I'm very excited about opportunities in agriculture. And personally, I think that's the area where we will see the soonest global impacts of genome editing because it gives science the way to alter the DNA in plants quickly and precisely so that genes can be tweaked or even changed in a larger sense, to give plants the ability to deal with climate change, drought, increased nutritional value, things like that. So I think that's a very exciting area of biology right now. 

There are all these exciting areas, but have there been any applications of CRISPR-Cas9 that have disturbed you? 

There have, definitely. With a powerful technology, there's always the potential for misuse. And this is certainly the case for CRISPR.

I was aware early on that it would be possible to use CRISPR in human embryos to make changes to DNA that become inheritable. And this is, to me, just kind of an astounding technology to think that humans have now the ability to rewrite their own DNA and do it in a way that can pass those changes on to future generations.

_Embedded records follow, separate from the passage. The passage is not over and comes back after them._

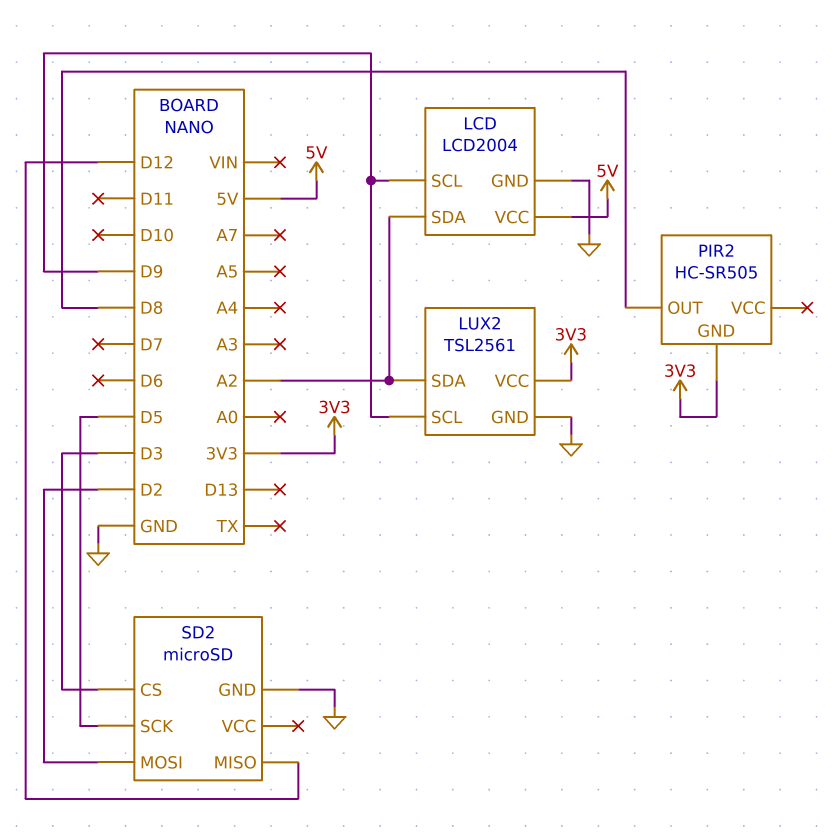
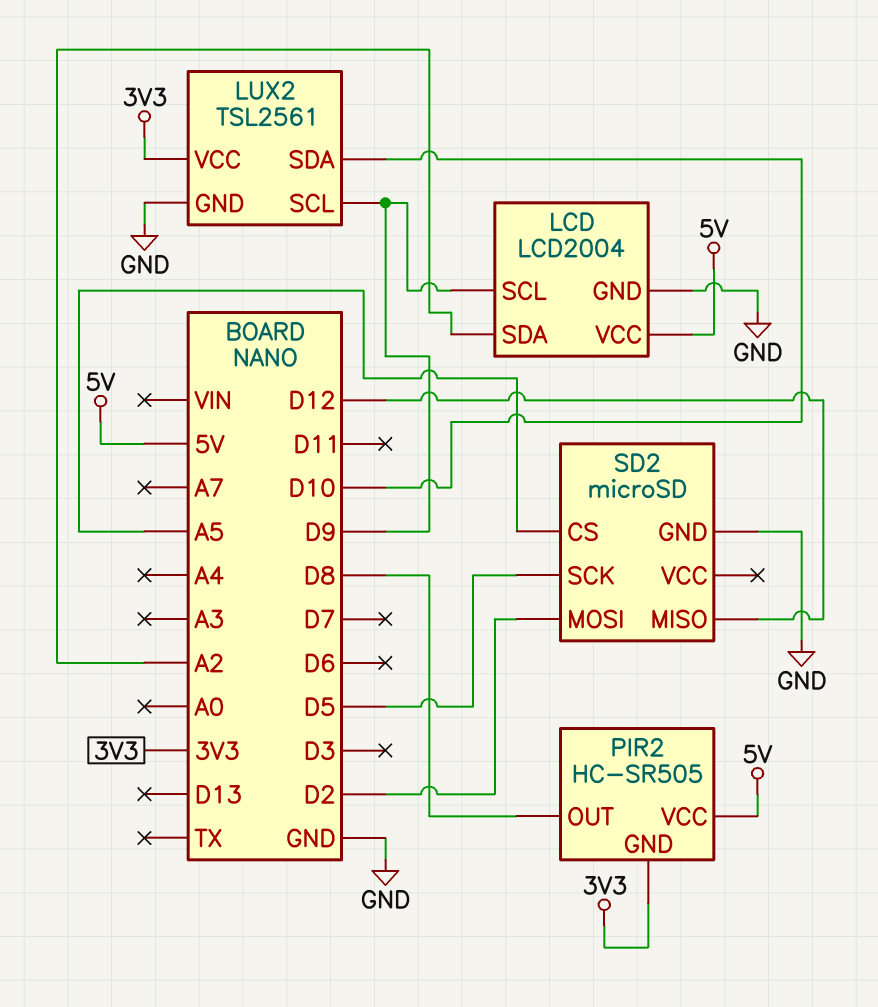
LUX2 pin SDA: A2 -> D10
PIR2 pin VCC: none -> 5V
SD2 pin CS: D3 -> A5

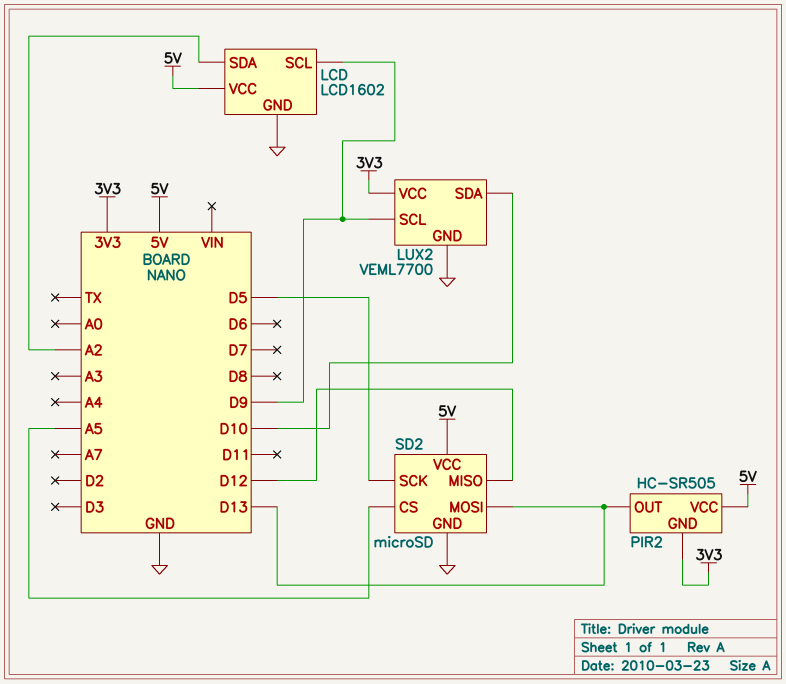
LCD: LCD2004 -> LCD1602
LUX2: TSL2561 -> VEML7700
PIR2 pin OUT: D8 -> D13
SD2 pin MOSI: D2 -> D13
SD2 pin VCC: none -> 5V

How do we manage a tool like that?

Emmanuelle Charpentier, left, and Jennifer Doudna celebrate on stage after receiving the 2015 Princess of Asturias Award for Technical and Scientific Research. The pair won this year's Nobel Prize in Chemistry for their discovery of the gene-editing tool CRISPR. (Miguel Riopa/AFP via Getty Images)

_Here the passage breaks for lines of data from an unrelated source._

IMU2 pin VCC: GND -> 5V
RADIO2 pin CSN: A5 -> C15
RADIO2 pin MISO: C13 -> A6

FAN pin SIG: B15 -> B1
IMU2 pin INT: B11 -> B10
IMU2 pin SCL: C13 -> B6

I think it's been critical to have an open, transparent discussion about this globally, and that's really been going on for at least five years.

But that did not stop a scientist in China from announcing CRISPR babies that had been edited to protect them from HIV infection. And so that, I think, has galvanized the international community to rally around the desire to ensure responsible use and certainly transparent use of the technology. 

You've been active in calling for regulations to control the use of CRISPR. What are your concerns? 

I think we have to be careful with regulations because where do you draw the line? And so, in my view, I think at least here in the U.S., we have a pretty good framework from a regulatory perspective for use of technologies, including CRISPR. But really, this goes back to the 1970s and the early developments in molecular biology. 

That being said, I do think it's critical to have a particular safety net around the use of CRISPR in human embryos and the human germline. And so that's something where the active involvement of international groups, including the science academies, is so important. 

Do you think CRISPR has reached its full potential yet? 

No, I don't. I think it's still very much a developing technology. We're eight years into it and clearly still many advances happening in the field that are continuing to expand the capabilities of the CRISPR technology. So I don't see any end to that right away.